Scary Writers Reveal the Most Terrifying Tales They have Actually Read

Andrew Michael Hurley

The Summer People from a master of suspense

I read this tale some time back and it has haunted me since then. The so-called seasonal visitors turn out to be a couple from New York, who rent a particular off-grid rural cabin each year. This time, rather than heading back to the city, they decide to prolong their holiday a few more weeks – something that seems to unsettle each resident in the surrounding community. Each repeats a similar vague warning that not a soul has ever stayed by the water after the holiday. Even so, the Allisons are determined to stay, and at that point situations commence to grow more bizarre. The man who brings the kerosene refuses to sell for them. Nobody will deliver supplies to the cottage, and as they endeavor to travel to the community, the car won’t start.
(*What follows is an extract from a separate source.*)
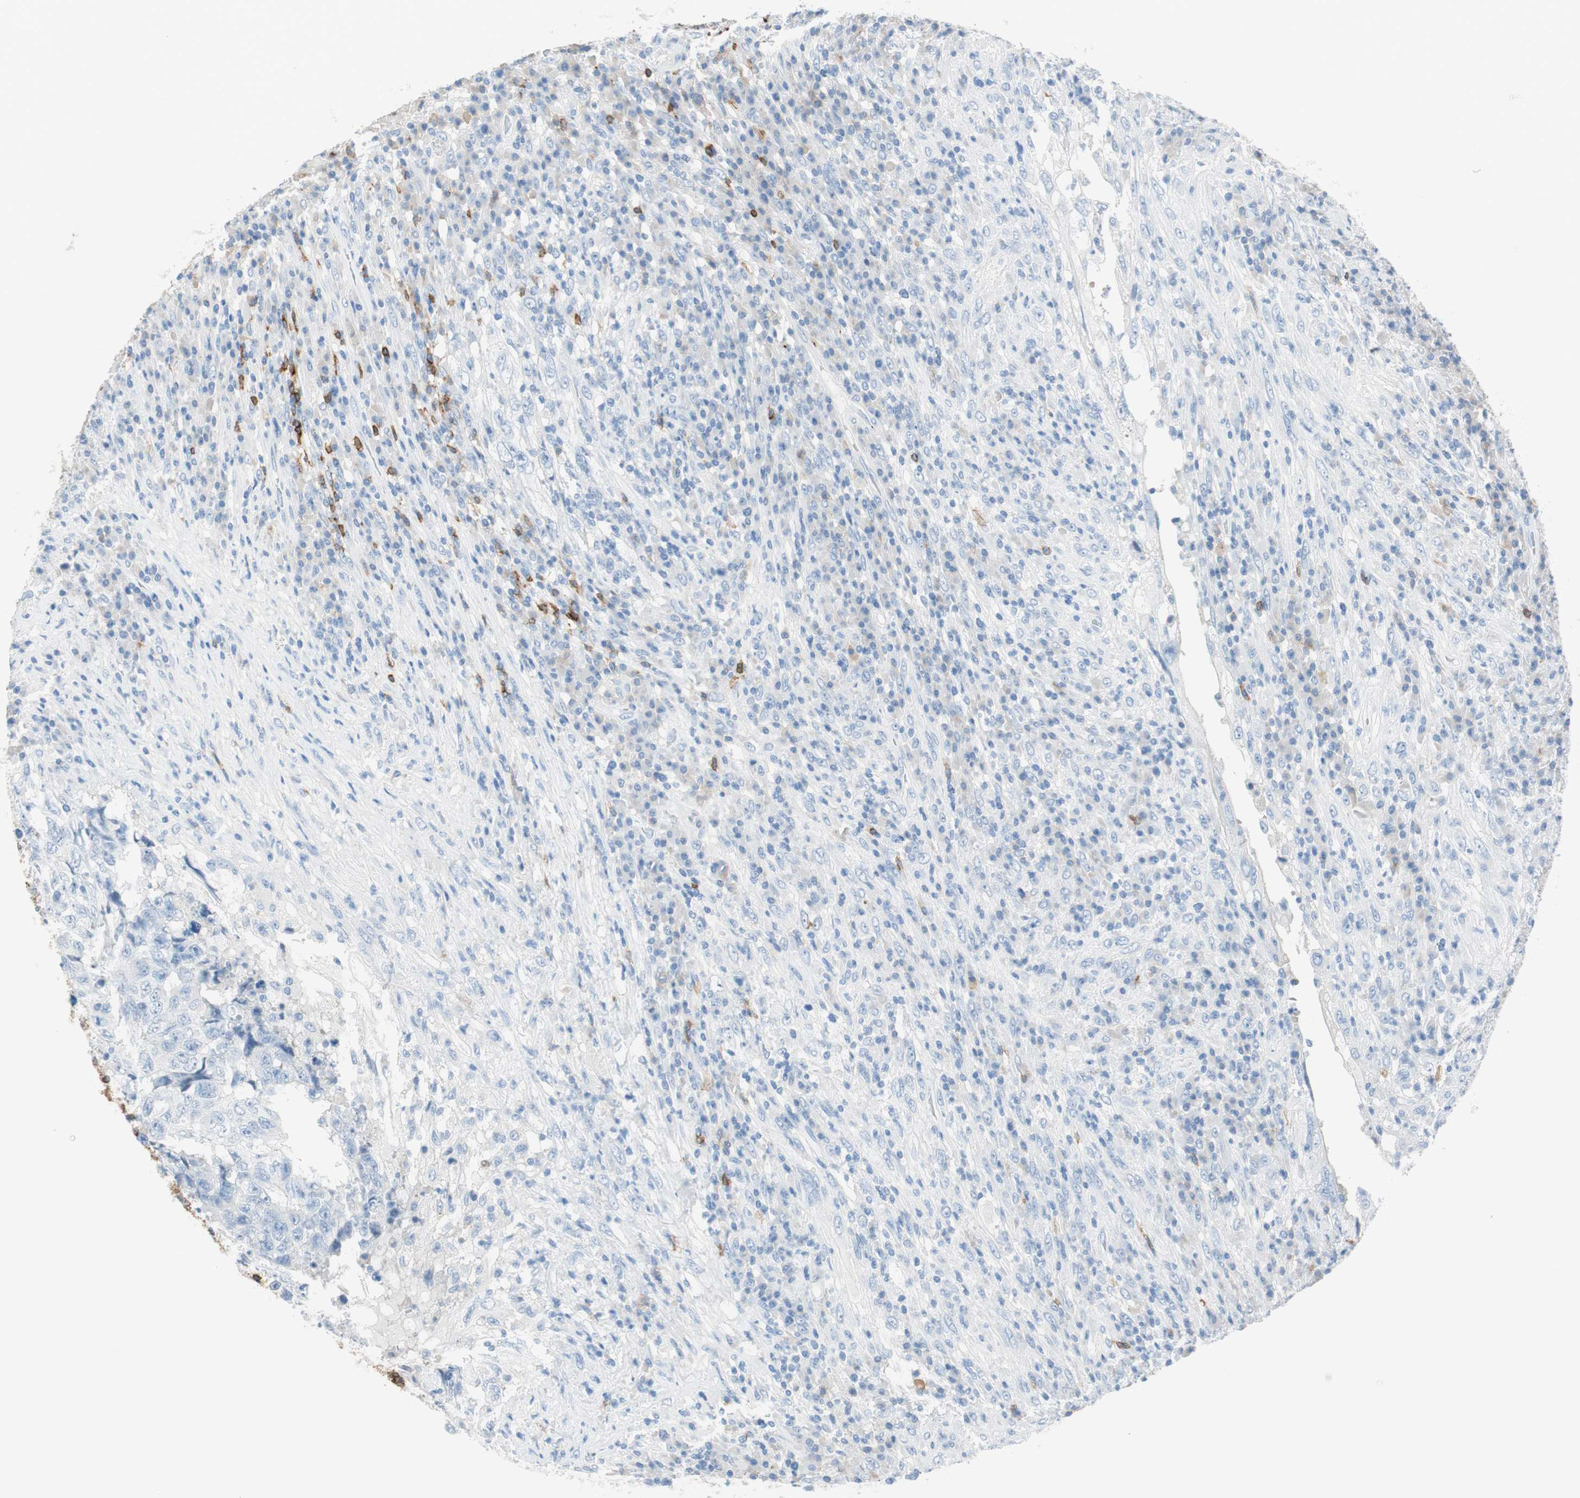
{"staining": {"intensity": "negative", "quantity": "none", "location": "none"}, "tissue": "testis cancer", "cell_type": "Tumor cells", "image_type": "cancer", "snomed": [{"axis": "morphology", "description": "Necrosis, NOS"}, {"axis": "morphology", "description": "Carcinoma, Embryonal, NOS"}, {"axis": "topography", "description": "Testis"}], "caption": "Immunohistochemical staining of testis cancer displays no significant expression in tumor cells. The staining was performed using DAB to visualize the protein expression in brown, while the nuclei were stained in blue with hematoxylin (Magnification: 20x).", "gene": "TNFRSF13C", "patient": {"sex": "male", "age": 19}}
A tempest builds, the batteries within the device die, and when night comes, “the aged individuals crowded closely inside their cabin and waited”. What are the Allisons expecting? What do the townspeople understand? Every time I peruse the writer’s chilling and influential story, I’m reminded that the top terror originates in the unspoken.

Mariana Enríquez

Ringing the Changes by a noted author

In this short story a couple go to a typical beach community where church bells toll the whole time, an incessant ringing that is annoying and unexplainable. The first extremely terrifying scene occurs after dark, as they opt to take a walk and they fail to see the ocean. The beach is there, the scent exists of putrid marine life and brine, surf is audible, but the water seems phantom, or another thing and more dreadful. It is truly profoundly ominous and whenever I travel to a beach at night I recall this story which spoiled the ocean after dark to my mind – positively.

The young couple – the woman is adolescent, the man is mature – go back to their lodging and find out the cause of the ringing, through an extended episode of confinement, gruesome festivities and death-and-the-maiden meets dance of death bedlam. It’s an unnerving meditation about longing and decay, a pair of individuals growing old jointly as a couple, the attachment and violence and tenderness within wedlock.

Not merely the most frightening, but probably one of the best brief tales available, and an individual preference. I read it in Spanish, in the first edition of this author’s works to be released in this country in 2011.

A Prominent Novelist

A Dark Novel by Joyce Carol Oates

I perused Zombie by a pool overseas a few years ago. Although it was sunny I sensed a chill through me. I also felt the thrill of anticipation. I was working on my third novel, and I encountered a block. I was uncertain if there was a proper method to compose some of the fearful things the narrative involves. Reading Zombie, I understood that there was a way.

Published in 1995, the story is a bleak exploration within the psyche of a murderer, Quentin P, based on a notorious figure, the serial killer who slaughtered and mutilated multiple victims in the Midwest between 1978 and 1991. Notoriously, this person was obsessed with producing a zombie sex slave who would never leave with him and attempted numerous macabre trials to do so.

The deeds the story tells are terrible, but just as scary is its own psychological persuasiveness. The character’s dreadful, fragmented world is directly described using minimal words, names redacted. You is plunged caught in his thoughts, compelled to witness thoughts and actions that shock. The alien nature of his psyche feels like a physical shock – or finding oneself isolated on a barren alien world. Going into this book feels different from reading but a complete immersion. You are absorbed completely.

An Accomplished Author

A Haunting Novel by Helen Oyeyemi

During my youth, I was a somnambulist and eventually began experiencing nightmares. At one point, the fear featured a dream in which I was stuck inside a container and, upon awakening, I found that I had torn off a part out of the window frame, trying to get out. That home was falling apart; when it rained heavily the downstairs hall flooded, fly larvae fell from the ceiling into the bedroom, and on one occasion a sizeable vermin scaled the curtains in the bedroom.

After an acquaintance handed me the story, I had moved out at my family home, but the narrative about the home located on the coastline felt familiar to myself, longing at that time. It is a story concerning a ghostly noisy, emotional house and a girl who eats chalk from the cliffs. I adored the book immensely and went back repeatedly to it, consistently uncovering {something

Shawn Thomas
Shawn Thomas

Rafael is a passionate gaming enthusiast with years of experience in reviewing online slots and sharing insights to help players win big.